> [Exercise passage]:
*** Begin section ***
Narayanan Shivakumar on Google's Software Infrastructure

The follow notes are part 2 of 3 from Narayanan 'Shiva' Shivakumar's presentation at the July 27th VanHPC meeting. These notes cover Shivakumar's discussion of the Google software infrastructure.

Infrastructure consists of:

  • Google File System (GFS)
  • MapReduce
  • BigTable

Google File System (GFS)

  • Why another distributed file system? - We had to have reliability over thousands of nodes
  • We control libraries and everything
  • Master system is responsible for a variety of different chunks
  • Chunk servers manage files
  • Master handles meta data
  • Master resolves the chunk location
  • 50+ clusters
  • Redundancies, chunks on different machines
  • Handles variety of clients
  • Running on petabyte file systems
  • Master has to manage how chunks being transferred, manage for bottlenecks and redundancy
  • Since there's multiple chunks in multiple servers serving multiple requests need to distribute requests appropriately across chunk servers
  • Question: Is data distribution and load balancing automated?
    Answer: Correct. And chunk servers also do other computation
  • Question: Do you ever lose data?
*** End section ***
> [Data block]:
*** Begin section ***
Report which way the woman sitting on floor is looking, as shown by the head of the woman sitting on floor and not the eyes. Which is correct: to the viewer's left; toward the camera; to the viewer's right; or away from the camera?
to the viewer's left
*** End section ***
> [Exercise set]:
(1) Reproduce the Google infrastructure notes from "The follow notes" to "Google software infrastructure.", switching "presentation" to "talk".
(2) Answer these questions about the Google infrastructure notes.
(a) What three components make up the infrastructure?
(b) How many clusters are listed for GFS?
(c) In GFS, what handles metadata?

> [Solution set]:
(1)
The follow notes are part 2 of 3 from Narayanan 'Shiva' Shivakumar's talk at the July 27th VanHPC meeting. These notes cover Shivakumar's discussion of the Google software infrastructure.

(2)
(a) Google File System (GFS), MapReduce, and BigTable.
(b) 50+ clusters.
(c) The master.